First of all, let me tell you, this coconut chutney is really a “back to basics” kind of recipe. A super simple recipe that doesn’t require masterchef skills in the kitchen. I know, it can be really boring. But, I want to share with you the tips and tricks to make this chutney super delicious. Does that sound interesting?
In fact, I love all the recipes I share with you – simple or complex. I like to create masterpieces that involve multitude of steps. But, when I want a quick meal, I always rely on simple recipes like this coconut chutney recipe. Just the ticket to a simple yet satisfying meal.
Well, this white chutney is a traditional recipe from the southern part (Kerala) of India, and is often served as a side dish with traditional breakfast food like dosa, idli, and even vada (fritters). It’s loaded with all the goodness of fresh coconut, and the tempered spices takes it to a whole new level. This chutney recipe is a perfect example of how simple ingredients can create a dish that’s so flavorful and amazingly delicious.
So, here’s my favorite coconut chutney recipe. Fresh coconut is the key to the perfect chutney. If it’s not available, frozen coconut is your next option. However, I highly recommend fresh coconut in this recipe.
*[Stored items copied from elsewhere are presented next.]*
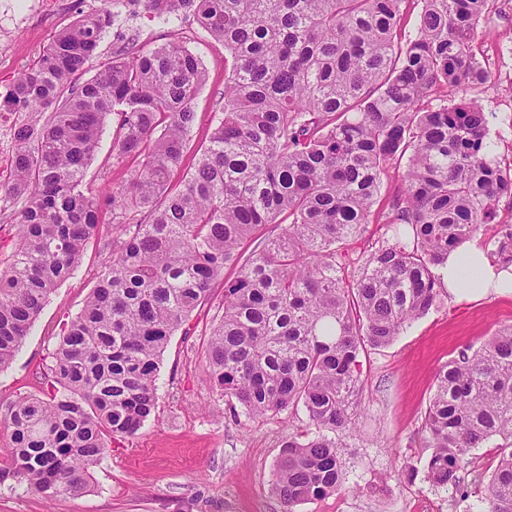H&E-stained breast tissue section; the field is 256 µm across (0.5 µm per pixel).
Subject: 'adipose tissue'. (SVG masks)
Returning a JSON list of instances; mask_svg holds the SVG:
<instances>
[{
    "mask_svg": "<svg viewBox=\"0 0 512 512\" xmlns=\"http://www.w3.org/2000/svg\"><path fill=\"white\" fill-rule=\"evenodd\" d=\"M438 275L459 302L482 297L492 288L503 294L512 293V267L492 265L483 248L474 242L450 252Z\"/></svg>",
    "mask_w": 512,
    "mask_h": 512,
    "instance_id": "ef3b65f1",
    "label": "adipose tissue"
}]
</instances>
To add to the yum factor, we have a few basic ingredients in this recipe. Ginger and chilies. The addition of green chilies may change the color of the chutney to green. So if you want to keep the color white, use very little amount of chilies. Again, as I mentioned, ‘fresh’ ingredients is the secret to the best coconut chutney recipe. So, fresh ginger is the way to go.
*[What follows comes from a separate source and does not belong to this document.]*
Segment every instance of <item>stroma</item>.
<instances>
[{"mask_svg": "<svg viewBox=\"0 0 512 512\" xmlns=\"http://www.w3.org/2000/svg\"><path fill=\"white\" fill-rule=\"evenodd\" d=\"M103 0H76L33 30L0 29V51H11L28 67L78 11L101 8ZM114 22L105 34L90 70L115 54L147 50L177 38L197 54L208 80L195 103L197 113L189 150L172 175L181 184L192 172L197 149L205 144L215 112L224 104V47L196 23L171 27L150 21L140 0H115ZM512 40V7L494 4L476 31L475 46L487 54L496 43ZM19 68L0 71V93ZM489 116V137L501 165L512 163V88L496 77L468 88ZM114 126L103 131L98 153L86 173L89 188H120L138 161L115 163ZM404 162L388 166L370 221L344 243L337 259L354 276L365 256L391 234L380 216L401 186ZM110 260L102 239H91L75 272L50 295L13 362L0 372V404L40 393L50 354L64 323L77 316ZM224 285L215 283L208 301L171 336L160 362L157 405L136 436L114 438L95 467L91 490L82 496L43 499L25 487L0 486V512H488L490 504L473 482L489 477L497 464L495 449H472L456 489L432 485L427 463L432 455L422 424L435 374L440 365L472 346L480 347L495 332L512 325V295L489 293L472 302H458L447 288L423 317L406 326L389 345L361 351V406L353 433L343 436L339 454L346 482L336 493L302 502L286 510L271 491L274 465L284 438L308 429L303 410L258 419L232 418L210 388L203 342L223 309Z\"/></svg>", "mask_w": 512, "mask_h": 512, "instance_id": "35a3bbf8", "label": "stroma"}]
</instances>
Alright, we’re going to grind everything to make a coarse paste. Ideally, it needs to be slightly coarse and not smooth.
The rest of this chutney recipe is all about tempering the spices, and mixing in the coconut paste. To temper the spices, we’ll be spluttering mustard seeds, curry leaves and dried red chilies. Red chilies make the chutney spicier. Add the coconut paste to the tempered spices. Heat through.
Done. A super simple coconut chutney recipe to enjoy with your favorite brekkie!
Watch recipe video below:
- 1 cup grated fresh coconut
- 1 green chili, chopped
- 1 tsp chopped fresh ginger
- 1 tbsp oil (see notes)
- 1 tsp mustard seeds
- 1 sprig curry leaves
- 2 dried red chilies
- Salt to taste
- Place coconut, ginger and green chili in a food processor. Add enough water, and grind to make slightly coarse paste. Set aside.
- Meanwhile, heat oil in a pan over medium-high heat. Add mustard seeds, curry leaves and red chilies. Allow to splutter. Add ground coconut paste. Season with salt. Add enough water to make a thick sauce. Heat through.